The Spring benefit of this celebrated documentary theater troupe will livestream performances by Civilian artists and guests
The Sisters Rosensweig
Spotlight on Plays on Stellar
8 p.m. Available through May 24.
$12 (before 5/18), $18
This Zoom reading of Wendy Wasserstein’s comedy about the reunion of three sisters features Jason Alexander, John Behlmann, Lisa Edelstein, Kathryn Hahn, Kathryn Newton, Tracee Chimo Pallero, Chris Perfetti & James Urbaniak
This American Wife
FourthWall Theatrical and Fake Friends on Stellar
8 p.m. Livestreamed through May 29 On demand May 31-June 6
This campy, cheeky multimedia tribute to The Real Housewives TV franchisee is he newest experiment in live internet theater from Fake Friends (who brought us Circle Jerk).
Friday, May 21
Wine In The Wilderness
Roundabout’s Refocus Project
Available through May 24
In Alice Childress play, a struggling artist is working on his masterpiece, a triptych representing different aspects of Black womanhood, when one of his models makes him rethink his conception of the feminine ideal. The latest reading of the Refocus Project, the play debuted on TV in 1969, but some stations refused to air it.
Adventurphile
Keen Company
7 p.m.
An audio drama by Melissa Li and Kit Yan (“Interstate”).about a podcast that travels with its listeners to an uninhabited island off the southern coast of China
Verdi’s Nabucco
Metropolitan Opera
7:30 p.m. available for 23 hours
Starring Liudmyla Monastyrska, Jamie Barton, Russell Thomas, Plácido Domingo, and Dmitry Belosselskiy, conducted by James Levine. Production by Elijah Moshinsky. From January 7, 2017.
Grey Matters
Colt Coeur
8 p.m. Available through May 26
$5 – $250
Based on real life events, the play chronicles the love, labor and pain of being in an interracial marriage in Brooklyn in the 1970 and 1980s. Jeannie is white and pregnant, Ed is black and the father, they love each other but… is love enough? Does grey matter?

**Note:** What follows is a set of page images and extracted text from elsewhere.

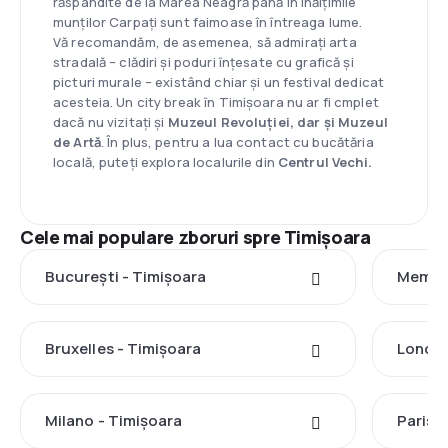
răspândite de la Marea Neagră până în înălțimile
munților Carpați sunt faimoase în întreaga lume.
Vă recomandăm, de asemenea, să admirați arta
stradală – clădiri și poduri înțesate cu grafică și
picturi murale – existând chiar și un festival dedicat
acesteia. Un city break în Timișoara nu ar fi cmplet
dacă nu vizitați și
Muzeul Revoluției, dar și Muzeul
de Artă
. În plus, pentru a lua contact cu bucătăria
locală, puteți explora localurile din
Centrul Vechi.
Cele mai populare zboruri spre Timișoara
București - Timișoara
Memmin
Bruxelles - Timișoara
Londra
Milano - Timișoara
Paris 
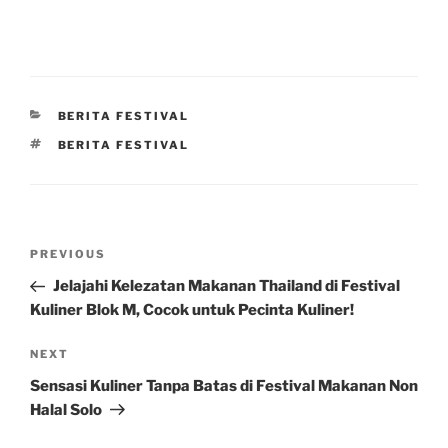
CATEGORIES
BERITA FESTIVAL
TAGS
BERITA FESTIVAL
Post
Previous
PREVIOUS
navigation
Post
Jelajahi Kelezatan Makanan Thailand di Festival
Kuliner Blok M, Cocok untuk Pecinta Kuliner!
Next
NEXT
Post
Sensasi Kuliner Tanpa Batas di Festival Makanan Non
Halal Solo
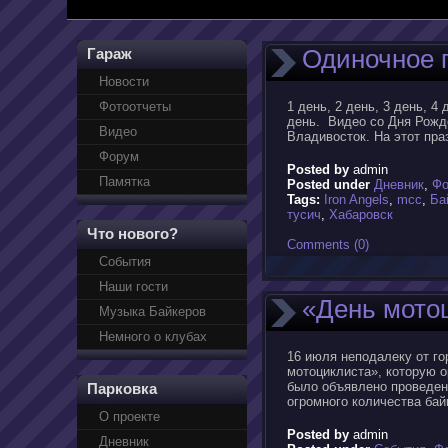
Одиночное 
Гараж
Новости
Фотоотчеты
1 день, 2 день, 3 день, 4 
день. Видео со Дня Рожд
Видео
Владивосток. На этот пра
Форум
Posted by
admin
Памятка
Posted under
Дневник
,
Фо
Tags:
Iron Angels
,
mcc
,
Ба
тусич
,
Хабаровск
Что нового?
Comments (0)
События
Наши гости
«День мотоц
Музыка Байкеров
Немного о клубах
16 июля неподалеку от го
мотоциклиста», которую 
было объявлено проведен
Парковка
огромного количества бай
О проекте
Posted by
admin
Дневник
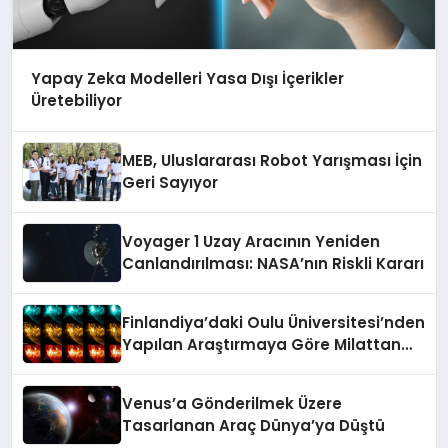
Yapay Zeka Modelleri Yasa Dışı İçerikler
Üretebiliyor
MEB, Uluslararası Robot Yarışması İçin
Geri Sayıyor
Voyager 1 Uzay Aracının Yeniden
Canlandırılması: NASA’nın Riskli Kararı
Finlandiya’daki Oulu Üniversitesi’nden
Yapılan Araştırmaya Göre Milattan
Önce 12.350 Yılında Büyük Bir
Jeomanyetik Fırtına Yaşandı
Venus’a Gönderilmek Üzere
Tasarlanan Araç Dünya’ya Düştü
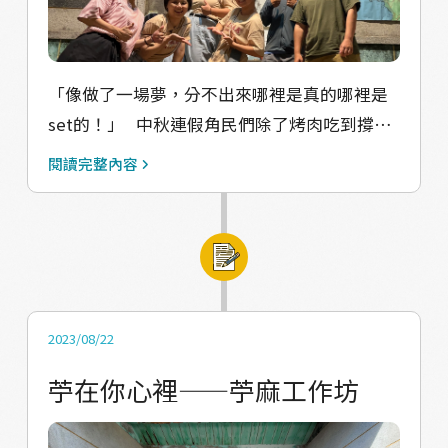
充滿無限可能 越是行動，就越是看見更多我們
能在地方做的，能為地方做的事 發現「導覽」
像是個平台，能夠把我們「帶著外出所學的眼
光」回來，在村子裡搜集到的故事與記憶，重
「像做了一場夢，分不出來哪裡是真的哪裡是
新編輯、梳理，透過導覽的形式，轉譯給觀
set的！」 中秋連假角民們除了烤肉吃到撐外
眾，又同時能從觀眾那裡再收到新的眼光，十
還辦了一場大角style羅曼蒂克社區導覽內部封
閱讀完整內容
分有機的循環著 原本計畫中規劃的封測場次，
測（掌聲鼓勵！！！） 四位工作室成員共同編
還有家人限定的專場，原定雙十連假要舉行，
寫了劇本，合體導（ㄧㄢˇ）覽（ㄔㄨ），演出
因為颱風攪局而取消，預計延後至農曆年假期
前一天大夥聚在一起做道具、對台詞，笑料不
間舉行 前陣子，工作室夥伴們討論著12月
斷，幾個瞬間，就和每年農曆年，族人們從台
changemaker計畫成果展擺攤要準備的東西，
灣各地返來相聚歡慶，一樣的氛圍，我們的行
我們決定設計一款「導覽地圖」，希望能隨我
動竟然與生活的日常儀式感交錯綿延 故事從一
2023/08/22
們的地方刊物《大角誌》二號刊推出，在農曆
場工作室成員間的內鬨開始，觀眾跟著演員們
苧在你心裡——苧麻工作坊
年前，先分享給還沒看過實體導覽的家人們聞
走進大池角巷弄，沿途演員看似平凡的閒聊中
香，期待這份地圖也像是邀請卡一樣，邀請家
藏著大池的故事，大夥在治安宮廟口遇見神秘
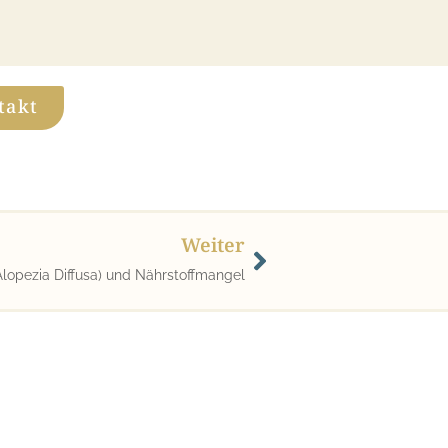
takt
Weiter
Alopezia Diffusa) und Nährstoffmangel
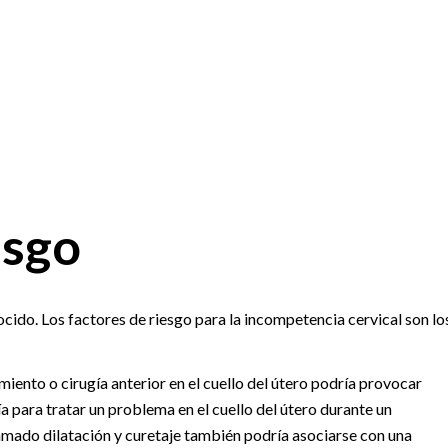
esgo
cido. Los factores de riesgo para la incompetencia cervical son lo
iento o cirugía anterior en el cuello del útero podría provocar
ía para tratar un problema en el cuello del útero durante un
mado dilatación y curetaje también podría asociarse con una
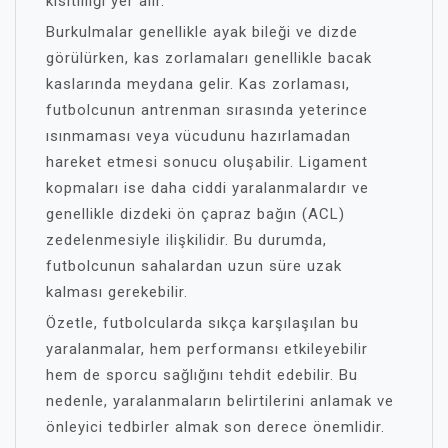
kısıtlılığı yer alır.
Burkulmalar genellikle ayak bileği ve dizde
görülürken, kas zorlamaları genellikle bacak
kaslarında meydana gelir. Kas zorlaması,
futbolcunun antrenman sırasında yeterince
ısınmaması veya vücudunu hazırlamadan
hareket etmesi sonucu oluşabilir. Ligament
kopmaları ise daha ciddi yaralanmalardır ve
genellikle dizdeki ön çapraz bağın (ACL)
zedelenmesiyle ilişkilidir. Bu durumda,
futbolcunun sahalardan uzun süre uzak
kalması gerekebilir.
Özetle, futbolcularda sıkça karşılaşılan bu
yaralanmalar, hem performansı etkileyebilir
hem de sporcu sağlığını tehdit edebilir. Bu
nedenle, yaralanmaların belirtilerini anlamak ve
önleyici tedbirler almak son derece önemlidir.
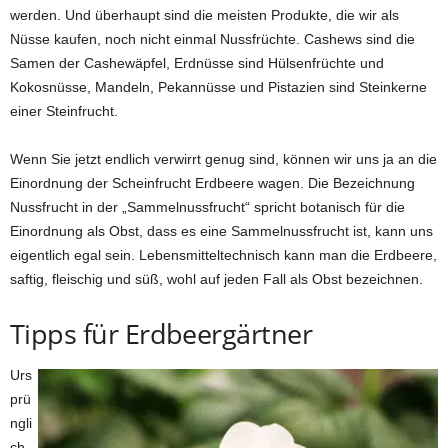
werden. Und überhaupt sind die meisten Produkte, die wir als
Nüsse kaufen, noch nicht einmal Nussfrüchte. Cashews sind die
Samen der Cashewäpfel, Erdnüsse sind Hülsenfrüchte und
Kokosnüsse, Mandeln, Pekannüsse und Pistazien sind Steinkerne
einer Steinfrucht.
Wenn Sie jetzt endlich verwirrt genug sind, können wir uns ja an die
Einordnung der Scheinfrucht Erdbeere wagen. Die Bezeichnung
Nussfrucht in der „Sammelnussfrucht“ spricht botanisch für die
Einordnung als Obst, dass es eine Sammelnussfrucht ist, kann uns
eigentlich egal sein. Lebensmitteltechnisch kann man die Erdbeere,
saftig, fleischig und süß, wohl auf jeden Fall als Obst bezeichnen.
Tipps für Erdbeergärtner
Urs
prü
ngli
ch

Agatha Christie’s The Mysterious Affair at Styles
Austin Playhouse
8:30 pm ET.Available through June 5
$15
A virtual production directed and adapted by Lara Toner Haddock of Agatha Christie’s first published novel, which introduced the world to one of her most beloved characters, Belgian Inspector Hercule Poirot.
**A few caveats:
This calendar lists shows only on the day they “open.” Some are live and available only for that one performance. Some are repeated live over several dates. Other shows are available as recordings for four days, or a week, or longer. (I’ll put down how long they’re available, if I know.)
My definition of theater for the purposes of this calendar generally does not extend to variety shows, cast reunions, concerts, galas, panel discussions, documentaries, classes, or interviews — of which there are plenty, many worth checking out. My focus here is on creative storytelling in performance. (I make an occasional exception for a high-profile Netathon,involving many theater artists, or a novel event)
Pre-pandemic, it was relatively easy to put together a monthly calendar of openings, because theaters, companies and producers worked way in advance. Since physical theaters were shut down , many shows are put together at the last minute, sometimes not even announced until the very day of their launch. (And there have been last-minute cancellations too.) So consider the listings here, even though a weekly calendar, as just a taste of what’s to come. (But there’s a good reason to offer such a calendar, even if incomplete: The shows, especially the ones in-person, are selling out quickly.)